Put the lines of the items, from the first line through the line containing "Dot at: (338, 338)", into a numbered list, leaving out any blank lines.

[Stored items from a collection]
+ + + +

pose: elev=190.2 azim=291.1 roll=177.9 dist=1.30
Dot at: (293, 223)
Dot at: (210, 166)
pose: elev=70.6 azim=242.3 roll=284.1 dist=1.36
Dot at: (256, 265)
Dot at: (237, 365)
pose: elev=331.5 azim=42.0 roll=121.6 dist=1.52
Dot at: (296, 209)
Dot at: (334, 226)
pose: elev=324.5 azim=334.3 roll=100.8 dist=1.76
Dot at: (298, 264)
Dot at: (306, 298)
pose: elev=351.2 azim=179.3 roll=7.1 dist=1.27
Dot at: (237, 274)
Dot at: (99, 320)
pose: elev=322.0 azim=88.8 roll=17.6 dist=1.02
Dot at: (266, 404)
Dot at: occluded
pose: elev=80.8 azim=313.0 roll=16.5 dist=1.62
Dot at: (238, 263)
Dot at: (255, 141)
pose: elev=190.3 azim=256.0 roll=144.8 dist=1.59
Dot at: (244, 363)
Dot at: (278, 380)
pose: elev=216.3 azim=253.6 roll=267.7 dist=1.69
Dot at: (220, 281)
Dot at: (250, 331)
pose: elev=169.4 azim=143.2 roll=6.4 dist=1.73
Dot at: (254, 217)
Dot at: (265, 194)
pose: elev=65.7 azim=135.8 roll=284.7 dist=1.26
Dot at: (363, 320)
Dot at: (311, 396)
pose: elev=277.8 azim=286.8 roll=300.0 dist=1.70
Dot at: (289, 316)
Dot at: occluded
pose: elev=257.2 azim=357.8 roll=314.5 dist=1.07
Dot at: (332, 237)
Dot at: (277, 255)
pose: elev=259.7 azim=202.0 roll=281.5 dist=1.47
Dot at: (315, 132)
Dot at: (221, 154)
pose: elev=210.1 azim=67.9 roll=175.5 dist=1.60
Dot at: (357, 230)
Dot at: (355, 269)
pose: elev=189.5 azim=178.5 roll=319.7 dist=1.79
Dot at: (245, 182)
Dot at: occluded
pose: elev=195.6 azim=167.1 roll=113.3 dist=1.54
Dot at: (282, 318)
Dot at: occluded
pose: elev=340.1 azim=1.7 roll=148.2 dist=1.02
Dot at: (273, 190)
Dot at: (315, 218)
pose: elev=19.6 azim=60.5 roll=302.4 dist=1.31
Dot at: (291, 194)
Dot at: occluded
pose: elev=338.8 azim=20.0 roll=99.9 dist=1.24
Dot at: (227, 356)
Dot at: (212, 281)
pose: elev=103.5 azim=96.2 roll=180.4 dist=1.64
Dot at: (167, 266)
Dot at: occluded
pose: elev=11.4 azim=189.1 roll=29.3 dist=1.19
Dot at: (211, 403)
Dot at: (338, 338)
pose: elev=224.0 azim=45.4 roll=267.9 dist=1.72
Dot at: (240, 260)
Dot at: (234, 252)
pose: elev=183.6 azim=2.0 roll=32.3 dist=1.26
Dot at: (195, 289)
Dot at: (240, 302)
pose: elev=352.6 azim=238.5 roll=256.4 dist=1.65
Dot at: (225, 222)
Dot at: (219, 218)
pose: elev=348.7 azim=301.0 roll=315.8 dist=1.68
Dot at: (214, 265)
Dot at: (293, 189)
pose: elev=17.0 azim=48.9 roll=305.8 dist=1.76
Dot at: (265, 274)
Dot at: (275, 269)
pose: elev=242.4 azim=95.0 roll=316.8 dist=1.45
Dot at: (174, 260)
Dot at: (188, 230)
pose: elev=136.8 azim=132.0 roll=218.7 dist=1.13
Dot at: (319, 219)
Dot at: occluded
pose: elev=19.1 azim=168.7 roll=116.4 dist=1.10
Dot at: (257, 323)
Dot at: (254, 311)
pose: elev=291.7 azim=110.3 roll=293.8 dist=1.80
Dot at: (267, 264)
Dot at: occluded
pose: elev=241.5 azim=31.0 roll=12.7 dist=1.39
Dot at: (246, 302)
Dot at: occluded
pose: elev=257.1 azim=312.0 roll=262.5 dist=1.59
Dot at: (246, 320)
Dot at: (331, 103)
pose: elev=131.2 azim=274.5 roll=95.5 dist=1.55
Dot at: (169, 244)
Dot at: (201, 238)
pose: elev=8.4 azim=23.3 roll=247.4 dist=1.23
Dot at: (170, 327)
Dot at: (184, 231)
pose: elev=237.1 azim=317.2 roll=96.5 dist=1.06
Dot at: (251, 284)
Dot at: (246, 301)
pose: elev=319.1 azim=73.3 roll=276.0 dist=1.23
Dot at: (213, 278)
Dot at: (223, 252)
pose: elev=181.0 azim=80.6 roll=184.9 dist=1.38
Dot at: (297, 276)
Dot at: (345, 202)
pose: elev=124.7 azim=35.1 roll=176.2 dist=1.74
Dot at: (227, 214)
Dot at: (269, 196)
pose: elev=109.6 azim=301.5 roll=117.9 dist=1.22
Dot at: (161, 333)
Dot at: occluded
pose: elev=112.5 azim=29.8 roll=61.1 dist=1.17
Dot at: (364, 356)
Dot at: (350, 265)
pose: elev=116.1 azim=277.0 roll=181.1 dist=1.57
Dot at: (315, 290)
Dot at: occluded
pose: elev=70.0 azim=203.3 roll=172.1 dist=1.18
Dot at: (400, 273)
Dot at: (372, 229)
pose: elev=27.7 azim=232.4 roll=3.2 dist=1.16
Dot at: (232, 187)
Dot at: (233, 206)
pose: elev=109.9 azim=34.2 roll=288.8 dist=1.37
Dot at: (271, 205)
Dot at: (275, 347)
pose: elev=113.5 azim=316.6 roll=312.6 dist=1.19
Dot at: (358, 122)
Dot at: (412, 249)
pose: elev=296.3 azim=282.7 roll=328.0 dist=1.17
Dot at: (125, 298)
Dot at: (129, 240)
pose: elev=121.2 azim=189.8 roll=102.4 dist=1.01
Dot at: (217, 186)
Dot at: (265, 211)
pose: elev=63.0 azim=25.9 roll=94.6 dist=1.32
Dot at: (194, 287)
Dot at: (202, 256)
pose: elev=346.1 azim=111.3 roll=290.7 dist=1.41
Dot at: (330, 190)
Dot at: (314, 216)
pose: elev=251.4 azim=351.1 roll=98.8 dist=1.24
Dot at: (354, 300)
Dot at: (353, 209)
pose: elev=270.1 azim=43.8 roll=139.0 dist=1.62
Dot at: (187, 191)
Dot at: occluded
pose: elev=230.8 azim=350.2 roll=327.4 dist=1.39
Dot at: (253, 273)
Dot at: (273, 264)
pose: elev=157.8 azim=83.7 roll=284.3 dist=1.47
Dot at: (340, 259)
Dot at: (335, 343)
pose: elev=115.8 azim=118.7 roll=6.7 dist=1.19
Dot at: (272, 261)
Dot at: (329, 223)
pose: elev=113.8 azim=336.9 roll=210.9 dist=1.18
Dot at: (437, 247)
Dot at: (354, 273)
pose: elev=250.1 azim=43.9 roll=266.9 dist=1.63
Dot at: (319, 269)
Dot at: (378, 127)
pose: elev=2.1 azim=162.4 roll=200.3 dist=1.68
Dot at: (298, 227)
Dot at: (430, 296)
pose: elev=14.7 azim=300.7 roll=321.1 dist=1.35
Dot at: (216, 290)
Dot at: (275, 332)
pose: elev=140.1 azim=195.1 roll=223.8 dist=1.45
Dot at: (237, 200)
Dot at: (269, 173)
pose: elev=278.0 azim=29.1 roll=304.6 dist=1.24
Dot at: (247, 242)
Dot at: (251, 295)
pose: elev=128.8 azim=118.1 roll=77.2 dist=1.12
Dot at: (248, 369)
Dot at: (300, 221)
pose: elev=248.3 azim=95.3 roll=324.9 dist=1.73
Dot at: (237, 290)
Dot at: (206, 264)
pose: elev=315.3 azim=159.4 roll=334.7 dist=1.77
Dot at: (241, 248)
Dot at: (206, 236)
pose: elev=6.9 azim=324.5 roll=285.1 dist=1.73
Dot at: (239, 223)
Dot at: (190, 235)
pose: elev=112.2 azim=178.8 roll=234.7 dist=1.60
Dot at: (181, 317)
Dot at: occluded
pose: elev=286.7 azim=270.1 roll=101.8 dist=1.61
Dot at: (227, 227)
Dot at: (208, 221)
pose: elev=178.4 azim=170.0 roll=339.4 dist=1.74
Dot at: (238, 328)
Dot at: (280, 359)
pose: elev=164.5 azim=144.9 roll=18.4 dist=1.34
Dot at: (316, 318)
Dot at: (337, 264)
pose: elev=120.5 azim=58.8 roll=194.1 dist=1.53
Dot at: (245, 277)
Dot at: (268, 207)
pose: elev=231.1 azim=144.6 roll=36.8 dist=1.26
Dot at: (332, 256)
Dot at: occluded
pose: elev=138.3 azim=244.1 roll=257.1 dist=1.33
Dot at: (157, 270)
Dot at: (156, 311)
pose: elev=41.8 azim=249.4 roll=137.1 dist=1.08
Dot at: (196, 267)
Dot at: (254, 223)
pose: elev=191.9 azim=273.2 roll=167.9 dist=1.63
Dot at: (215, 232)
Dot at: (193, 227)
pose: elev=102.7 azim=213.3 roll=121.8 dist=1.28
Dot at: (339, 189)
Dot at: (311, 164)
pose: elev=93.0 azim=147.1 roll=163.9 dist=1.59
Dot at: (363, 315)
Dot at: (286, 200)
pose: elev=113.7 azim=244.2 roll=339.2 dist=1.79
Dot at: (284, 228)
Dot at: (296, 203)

+ + + +

▶ _Exercise solution_:
1. pose: elev=190.2 azim=291.1 roll=177.9 dist=1.30
2. Dot at: (293, 223)
3. Dot at: (210, 166)
4. pose: elev=70.6 azim=242.3 roll=284.1 dist=1.36
5. Dot at: (256, 265)
6. Dot at: (237, 365)
7. pose: elev=331.5 azim=42.0 roll=121.6 dist=1.52
8. Dot at: (296, 209)
9. Dot at: (334, 226)
10. pose: elev=324.5 azim=334.3 roll=100.8 dist=1.76
11. Dot at: (298, 264)
12. Dot at: (306, 298)
13. pose: elev=351.2 azim=179.3 roll=7.1 dist=1.27
14. Dot at: (237, 274)
15. Dot at: (99, 320)
16. pose: elev=322.0 azim=88.8 roll=17.6 dist=1.02
17. Dot at: (266, 404)
18. Dot at: occluded
19. pose: elev=80.8 azim=313.0 roll=16.5 dist=1.62
20. Dot at: (238, 263)
21. Dot at: (255, 141)
22. pose: elev=190.3 azim=256.0 roll=144.8 dist=1.59
23. Dot at: (244, 363)
24. Dot at: (278, 380)
25. pose: elev=216.3 azim=253.6 roll=267.7 dist=1.69
26. Dot at: (220, 281)
27. Dot at: (250, 331)
28. pose: elev=169.4 azim=143.2 roll=6.4 dist=1.73
29. Dot at: (254, 217)
30. Dot at: (265, 194)
31. pose: elev=65.7 azim=135.8 roll=284.7 dist=1.26
32. Dot at: (363, 320)
33. Dot at: (311, 396)
34. pose: elev=277.8 azim=286.8 roll=300.0 dist=1.70
35. Dot at: (289, 316)
36. Dot at: occluded
37. pose: elev=257.2 azim=357.8 roll=314.5 dist=1.07
38. Dot at: (332, 237)
39. Dot at: (277, 255)
40. pose: elev=259.7 azim=202.0 roll=281.5 dist=1.47
41. Dot at: (315, 132)
42. Dot at: (221, 154)
43. pose: elev=210.1 azim=67.9 roll=175.5 dist=1.60
44. Dot at: (357, 230)
45. Dot at: (355, 269)
46. pose: elev=189.5 azim=178.5 roll=319.7 dist=1.79
47. Dot at: (245, 182)
48. Dot at: occluded
49. pose: elev=195.6 azim=167.1 roll=113.3 dist=1.54
50. Dot at: (282, 318)
51. Dot at: occluded
52. pose: elev=340.1 azim=1.7 roll=148.2 dist=1.02
53. Dot at: (273, 190)
54. Dot at: (315, 218)
55. pose: elev=19.6 azim=60.5 roll=302.4 dist=1.31
56. Dot at: (291, 194)
57. Dot at: occluded
58. pose: elev=338.8 azim=20.0 roll=99.9 dist=1.24
59. Dot at: (227, 356)
60. Dot at: (212, 281)
61. pose: elev=103.5 azim=96.2 roll=180.4 dist=1.64
62. Dot at: (167, 266)
63. Dot at: occluded
64. pose: elev=11.4 azim=189.1 roll=29.3 dist=1.19
65. Dot at: (211, 403)
66. Dot at: (338, 338)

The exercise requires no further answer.